* **Assignment**
The response should reproduce exactly the lines from the top of the listing below through the one that contains "(कल्पतरु पृ. ४७१).", and nothing else; pictures do not belong in it.
╭─ Data for analysis
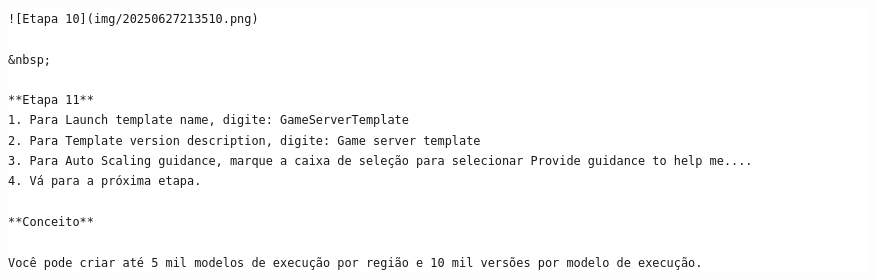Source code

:     ![Etapa 10](img/20250627213510.png)

    &nbsp;
    
    **Etapa 11**
    1. Para Launch template name, digite: GameServerTemplate
    2. Para Template version description, digite: Game server template
    3. Para Auto Scaling guidance, marque a caixa de seleção para selecionar Provide guidance to help me....
    4. Vá para a próxima etapa.

    **Conceito**

    Você pode criar até 5 mil modelos de execução por região e 10 mil versões por modelo de execução.

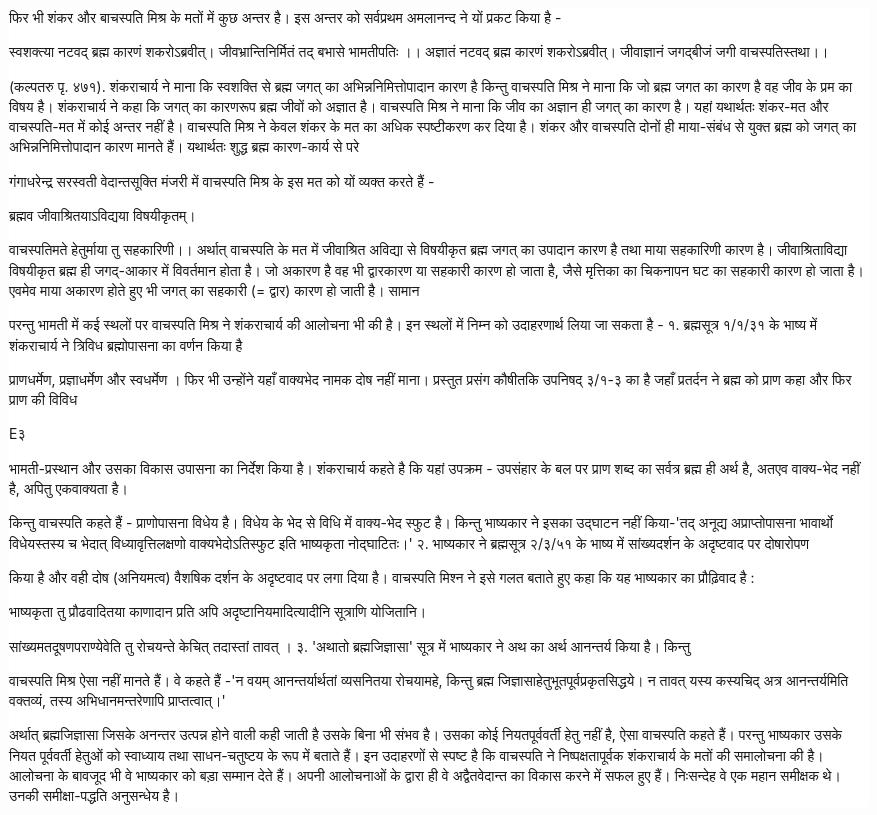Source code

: फिर भी शंकर और बाचस्पति मिश्र के मतों में कुछ अन्तर है। इस अन्तर को सर्वप्रथम अमलानन्द ने यों प्रकट किया है -

स्वशक्त्या नटवद् ब्रह्म कारणं शकरोऽब्रवीत्। जीवभ्रान्तिनिर्मितं तद् बभासे भामतीपतिः ।। अज्ञातं नटवद् ब्रह्म कारणं शकरोऽब्रवीत्। जीवाज्ञानं जगद्बीजं जगी वाचस्पतिस्तथा।।

(कल्पतरु पृ. ४७१). शंकराचार्य ने माना कि स्वशक्ति से ब्रह्म जगत् का अभिन्ननिमित्तोपादान कारण है किन्तु वाचस्पति मिश्र ने माना कि जो ब्रह्म जगत का कारण है वह जीव के प्रम का विषय है। शंकराचार्य ने कहा कि जगत् का कारणरूप ब्रह्म जीवों को अज्ञात है। वाचस्पति मिश्र ने माना कि जीव का अज्ञान ही जगत् का कारण है। यहां यथार्थतः शंकर-मत और वाचस्पति-मत में कोई अन्तर नहीं है। वाचस्पति मिश्र ने केवल शंकर के मत का अधिक स्पष्टीकरण कर दिया है। शंकर और वाचस्पति दोनों ही माया-संबंध से युक्त ब्रह्म को जगत् का अभिन्ननिमित्तोपादान कारण मानते हैं। यथार्थतः शुद्ध ब्रह्म कारण-कार्य से परे

गंगाधरेन्द्र सरस्वती वेदान्तसूक्ति मंजरी में वाचस्पति मिश्र के इस मत को यों व्यक्त करते हैं -

ब्रह्मव जीवाश्रितयाऽविद्यया विषयीकृतम्।

वाचस्पतिमते हेतुर्माया तु सहकारिणी।। अर्थात् वाचस्पति के मत में जीवाश्रित अविद्या से विषयीकृत ब्रह्म जगत् का उपादान कारण है तथा माया सहकारिणी कारण है। जीवाश्रिताविद्या विषयीकृत ब्रह्म ही जगद्-आकार में विवर्तमान होता है। जो अकारण है वह भी द्वारकारण या सहकारी कारण हो जाता है, जैसे मृत्तिका का चिकनापन घट का सहकारी कारण हो जाता है। एवमेव माया अकारण होते हुए भी जगत् का सहकारी (= द्वार) कारण हो जाती है। सामान

परन्तु भामती में कई स्थलों पर वाचस्पति मिश्र ने शंकराचार्य की आलोचना भी की है। इन स्थलों में निम्न को उदाहरणार्थ लिया जा सकता है - १. ब्रह्मसूत्र १/१/३१ के भाष्य में शंकराचार्य ने त्रिविध ब्रह्मोपासना का वर्णन किया है

प्राणधर्मेण, प्रज्ञाधर्मेण और स्वधर्मेण । फिर भी उन्होंने यहाँ वाक्यभेद नामक दोष नहीं माना। प्रस्तुत प्रसंग कौषीतकि उपनिषद् ३/१-३ का है जहाँ प्रतर्दन ने ब्रह्म को प्राण कहा और फिर प्राण की विविध

E३

भामती-प्रस्थान और उसका विकास उपासना का निर्देश किया है। शंकराचार्य कहते है कि यहां उपक्रम - उपसंहार के बल पर प्राण शब्द का सर्वत्र ब्रह्म ही अर्थ है, अतएव वाक्य-भेद नहीं है, अपितु एकवाक्यता है।

किन्तु वाचस्पति कहते हैं - प्राणोपासना विधेय है। विधेय के भेद से विधि में वाक्य-भेद स्फुट है। किन्तु भाष्यकार ने इसका उद्घाटन नहीं किया-'तद् अनूद्य अप्राप्तोपासना भावार्थो विधेयस्तस्य च भेदात् विध्यावृत्तिलक्षणो वाक्यभेदोऽतिस्फुट इति भाष्यकृता नोद्घाटितः।' २. भाष्यकार ने ब्रह्मसूत्र २/३/५१ के भाष्य में सांख्यदर्शन के अदृष्टवाद पर दोषारोपण

किया है और वही दोष (अनियमत्व) वैशषिक दर्शन के अदृष्टवाद पर लगा दिया है। वाचस्पति मिश्न ने इसे गलत बताते हुए कहा कि यह भाष्यकार का प्रौढ़िवाद है :

भाष्यकृता तु प्रौढवादितया काणादान प्रति अपि अदृष्टानियमादित्यादीनि सूत्राणि योजितानि।

सांख्यमतदूषणपराण्येवेति तु रोचयन्ते केचित् तदास्तां तावत् । ३. 'अथातो ब्रह्मजिज्ञासा' सूत्र में भाष्यकार ने अथ का अर्थ आनन्तर्य किया है। किन्तु

वाचस्पति मिश्र ऐसा नहीं मानते हैं। वे कहते हैं -'न वयम् आनन्तर्यार्थतां व्यसनितया रोचयामहे, किन्तु ब्रह्म जिज्ञासाहेतुभूतपूर्वप्रकृतसिद्धये। न तावत् यस्य कस्यचिद् अत्र आनन्तर्यमिति वक्तव्यं, तस्य अभिधानमन्तरेणापि प्राप्तत्वात्।'

अर्थात् ब्रह्मजिज्ञासा जिसके अनन्तर उत्पन्न होने वाली कही जाती है उसके बिना भी संभव है। उसका कोई नियतपूर्ववर्ती हेतु नहीं है, ऐसा वाचस्पति कहते हैं। परन्तु भाष्यकार उसके नियत पूर्ववर्ती हेतुओं को स्वाध्याय तथा साधन-चतुष्टय के रूप में बताते हैं। इन उदाहरणों से स्पष्ट है कि वाचस्पति ने निष्पक्षतापूर्वक शंकराचार्य के मतों की समालोचना की है। आलोचना के बावजूद भी वे भाष्यकार को बड़ा सम्मान देते हैं। अपनी आलोचनाओं के द्वारा ही वे अद्वैतवेदान्त का विकास करने में सफल हुए हैं। निःसन्देह वे एक महान समीक्षक थे। उनकी समीक्षा-पद्धति अनुसन्धेय है।

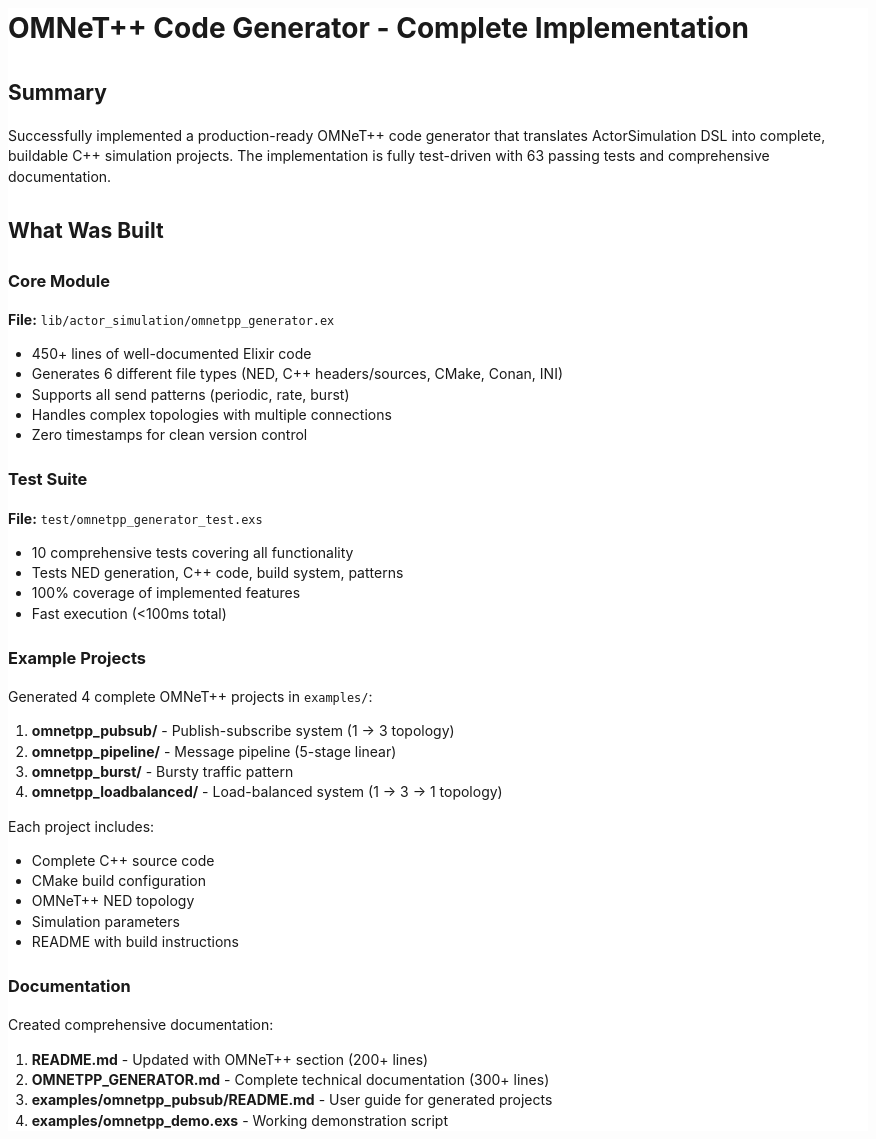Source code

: # OMNeT++ Code Generator - Complete Implementation

## Summary

Successfully implemented a production-ready OMNeT++ code generator that translates ActorSimulation DSL into complete, buildable C++ simulation projects. The implementation is fully test-driven with 63 passing tests and comprehensive documentation.

## What Was Built

### Core Module

**File:** `lib/actor_simulation/omnetpp_generator.ex`
- 450+ lines of well-documented Elixir code
- Generates 6 different file types (NED, C++ headers/sources, CMake, Conan, INI)
- Supports all send patterns (periodic, rate, burst)
- Handles complex topologies with multiple connections
- Zero timestamps for clean version control

### Test Suite

**File:** `test/omnetpp_generator_test.exs`
- 10 comprehensive tests covering all functionality
- Tests NED generation, C++ code, build system, patterns
- 100% coverage of implemented features
- Fast execution (<100ms total)

### Example Projects

Generated 4 complete OMNeT++ projects in `examples/`:

1. **omnetpp_pubsub/** - Publish-subscribe system (1 → 3 topology)
2. **omnetpp_pipeline/** - Message pipeline (5-stage linear)
3. **omnetpp_burst/** - Bursty traffic pattern
4. **omnetpp_loadbalanced/** - Load-balanced system (1 → 3 → 1 topology)

Each project includes:
- Complete C++ source code
- CMake build configuration
- OMNeT++ NED topology
- Simulation parameters
- README with build instructions

### Documentation

Created comprehensive documentation:

1. **README.md** - Updated with OMNeT++ section (200+ lines)
2. **OMNETPP_GENERATOR.md** - Complete technical documentation (300+ lines)
3. **examples/omnetpp_pubsub/README.md** - User guide for generated projects
4. **examples/omnetpp_demo.exs** - Working demonstration script
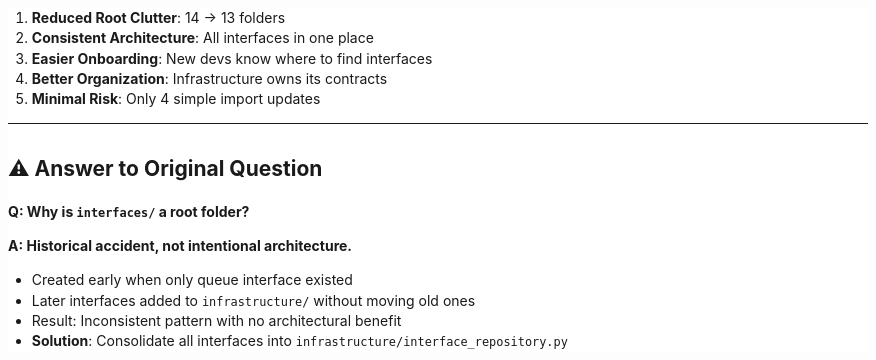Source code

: 1. **Reduced Root Clutter**: 14 → 13 folders
2. **Consistent Architecture**: All interfaces in one place
3. **Easier Onboarding**: New devs know where to find interfaces
4. **Better Organization**: Infrastructure owns its contracts
5. **Minimal Risk**: Only 4 simple import updates

---

## ⚠️ Answer to Original Question

**Q: Why is `interfaces/` a root folder?**

**A: Historical accident, not intentional architecture.**
- Created early when only queue interface existed
- Later interfaces added to `infrastructure/` without moving old ones
- Result: Inconsistent pattern with no architectural benefit
- **Solution**: Consolidate all interfaces into `infrastructure/interface_repository.py`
╰─
* **Reply**
Source code

:     ![Etapa 10](img/20250627213510.png)

    &nbsp;
    
    **Etapa 11**
    1. Para Launch template name, digite: GameServerTemplate
    2. Para Template version description, digite: Game server template
    3. Para Auto Scaling guidance, marque a caixa de seleção para selecionar Provide guidance to help me....
    4. Vá para a próxima etapa.

    **Conceito**

    Você pode criar até 5 mil modelos de execução por região e 10 mil versões por modelo de execução.

Source code

: फिर भी शंकर और बाचस्पति मिश्र के मतों में कुछ अन्तर है। इस अन्तर को सर्वप्रथम अमलानन्द ने यों प्रकट किया है -

स्वशक्त्या नटवद् ब्रह्म कारणं शकरोऽब्रवीत्। जीवभ्रान्तिनिर्मितं तद् बभासे भामतीपतिः ।। अज्ञातं नटवद् ब्रह्म कारणं शकरोऽब्रवीत्। जीवाज्ञानं जगद्बीजं जगी वाचस्पतिस्तथा।।

(कल्पतरु पृ. ४७१). शंकराचार्य ने माना कि स्वशक्ति से ब्रह्म जगत् का अभिन्ननिमित्तोपादान कारण है किन्तु वाचस्पति मिश्र ने माना कि जो ब्रह्म जगत का कारण है वह जीव के प्रम का विषय है। शंकराचार्य ने कहा कि जगत् का कारणरूप ब्रह्म जीवों को अज्ञात है। वाचस्पति मिश्र ने माना कि जीव का अज्ञान ही जगत् का कारण है। यहां यथार्थतः शंकर-मत और वाचस्पति-मत में कोई अन्तर नहीं है। वाचस्पति मिश्र ने केवल शंकर के मत का अधिक स्पष्टीकरण कर दिया है। शंकर और वाचस्पति दोनों ही माया-संबंध से युक्त ब्रह्म को जगत् का अभिन्ननिमित्तोपादान कारण मानते हैं। यथार्थतः शुद्ध ब्रह्म कारण-कार्य से परे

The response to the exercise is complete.